Another method is to use the police figure and supplement it with other missing data. Using aerial photography and the grid counting method, the police said at 6pm on July 1there were 350,000 people along the marching route including those at Victoria Park and at the government's central office buildings. The research group assumed that this figure does not include those who already finished the march before 6pm, those who still did not make it to the gathering place, and those marching along Gloucester Road.

 

The research group obtained the figure of 363,000 as the base for calculation by adding up the 350,000 people with the 13,000 people along Gloucester Road. This figure of 363,000 was divided by 75.4% (proportion B) and an estimated total of 481,000 protesters were obtained. Again adopting the 95% confidence level, the error margin for proportion B is plus or minus 3.9%. Thus, the range of total number of protesters is between 458,000 and 508,000.

 

Results obtained from these two methods are close and this strengthens the research group's confidence about the results. Furthermore, the results are also similar to the half a million figure stated by the organizer.
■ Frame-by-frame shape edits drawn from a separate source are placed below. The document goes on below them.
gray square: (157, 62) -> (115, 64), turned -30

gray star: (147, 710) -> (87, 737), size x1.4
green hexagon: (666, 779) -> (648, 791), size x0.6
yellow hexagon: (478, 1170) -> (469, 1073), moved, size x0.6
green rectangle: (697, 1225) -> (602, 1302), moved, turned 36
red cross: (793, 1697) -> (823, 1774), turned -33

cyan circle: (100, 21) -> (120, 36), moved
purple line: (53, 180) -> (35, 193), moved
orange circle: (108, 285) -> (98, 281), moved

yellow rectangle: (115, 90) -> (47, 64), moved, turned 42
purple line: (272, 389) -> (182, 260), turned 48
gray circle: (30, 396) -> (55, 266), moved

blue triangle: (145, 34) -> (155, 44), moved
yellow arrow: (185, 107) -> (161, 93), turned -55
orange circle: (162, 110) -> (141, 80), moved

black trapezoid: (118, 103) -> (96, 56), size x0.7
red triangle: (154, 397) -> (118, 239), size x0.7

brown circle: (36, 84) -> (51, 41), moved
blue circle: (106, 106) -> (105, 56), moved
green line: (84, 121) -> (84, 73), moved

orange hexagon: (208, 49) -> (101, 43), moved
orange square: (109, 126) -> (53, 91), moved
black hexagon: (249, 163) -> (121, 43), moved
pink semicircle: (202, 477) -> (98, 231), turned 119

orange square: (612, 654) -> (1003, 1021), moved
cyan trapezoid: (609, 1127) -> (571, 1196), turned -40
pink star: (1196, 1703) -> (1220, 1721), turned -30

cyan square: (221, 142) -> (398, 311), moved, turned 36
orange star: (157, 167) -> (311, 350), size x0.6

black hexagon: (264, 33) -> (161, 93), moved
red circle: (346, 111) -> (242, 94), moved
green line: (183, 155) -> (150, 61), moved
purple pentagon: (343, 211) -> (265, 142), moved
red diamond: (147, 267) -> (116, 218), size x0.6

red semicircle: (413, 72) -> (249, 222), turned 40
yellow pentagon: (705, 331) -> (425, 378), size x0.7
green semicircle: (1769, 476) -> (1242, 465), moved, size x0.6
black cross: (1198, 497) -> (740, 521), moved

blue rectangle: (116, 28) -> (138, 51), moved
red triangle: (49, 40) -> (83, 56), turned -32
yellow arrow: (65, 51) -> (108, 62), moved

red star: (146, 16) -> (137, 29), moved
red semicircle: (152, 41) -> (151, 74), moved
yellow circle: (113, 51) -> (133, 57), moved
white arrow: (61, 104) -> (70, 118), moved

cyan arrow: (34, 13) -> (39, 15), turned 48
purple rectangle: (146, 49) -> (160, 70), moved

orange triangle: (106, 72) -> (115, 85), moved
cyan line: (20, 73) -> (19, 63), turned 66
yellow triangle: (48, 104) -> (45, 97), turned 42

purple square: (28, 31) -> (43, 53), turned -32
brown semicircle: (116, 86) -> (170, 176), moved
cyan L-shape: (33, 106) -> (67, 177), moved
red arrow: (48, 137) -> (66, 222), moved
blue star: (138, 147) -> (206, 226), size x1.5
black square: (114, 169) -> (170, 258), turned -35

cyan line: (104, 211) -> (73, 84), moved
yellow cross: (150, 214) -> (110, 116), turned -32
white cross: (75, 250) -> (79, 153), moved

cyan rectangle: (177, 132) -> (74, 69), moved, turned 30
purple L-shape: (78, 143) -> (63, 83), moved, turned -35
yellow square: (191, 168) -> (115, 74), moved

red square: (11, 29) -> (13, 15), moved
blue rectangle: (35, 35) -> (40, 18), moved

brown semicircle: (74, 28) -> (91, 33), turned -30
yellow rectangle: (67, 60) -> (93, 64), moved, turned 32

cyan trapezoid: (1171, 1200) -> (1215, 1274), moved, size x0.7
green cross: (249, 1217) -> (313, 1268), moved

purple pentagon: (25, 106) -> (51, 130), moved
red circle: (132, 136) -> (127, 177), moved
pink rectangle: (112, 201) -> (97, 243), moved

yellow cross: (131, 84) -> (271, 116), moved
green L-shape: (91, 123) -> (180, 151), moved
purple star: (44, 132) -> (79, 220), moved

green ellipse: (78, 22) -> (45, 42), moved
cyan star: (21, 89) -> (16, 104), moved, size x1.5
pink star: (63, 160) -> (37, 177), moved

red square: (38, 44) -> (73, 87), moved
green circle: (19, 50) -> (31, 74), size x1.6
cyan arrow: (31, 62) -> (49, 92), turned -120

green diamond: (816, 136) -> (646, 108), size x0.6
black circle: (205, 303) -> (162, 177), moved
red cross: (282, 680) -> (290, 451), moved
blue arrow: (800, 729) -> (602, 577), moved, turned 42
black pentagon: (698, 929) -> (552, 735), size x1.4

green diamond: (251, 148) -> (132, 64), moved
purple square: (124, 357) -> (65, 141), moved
The head-counting results from Hennessy Road are also similar to those from other independent groups which did the same thing. Both arrived at a figure close to 260,000. This serves as a piece of independent corroborating evidence.

 

Conclusion

 

The total number of participants in the protest as calculated by the research group matches well with the activity organizer's. On the one hand it may due to the situation that both figures have approached the actual one. On the other hand, it may be due to the scenario that before July 1 different parties were aware that there would be calculations and estimations by various groups using different methods, and there would be comparisons among these figures afterwards. This interactive process made their calculations more cautious and they would try to stay away from casual over-estimation or under-estimation. As a result, the figures thus generated tend to be close to each other. The fact that different organizations did their own work and the figures could be compared would have a positive effect on the evaluation of the actual number of participants.

 

The research group has learned some experience after this actual field operation. In doing similar calculations in the future, methodological pitfalls can be avoided and inadequacies improved. The research group believes that by using this tested statistical method, we can show the actual figure within certain error margins. After all, the function of these figures is to provide a psychological impression for the public. Whether it was 460,000, 480,000 or 500,000 does not make much difference in terms of its political significance. The basic goal has been achieved. The important thing is that one should not wrongly estimate it to be 200,000 or 800,000.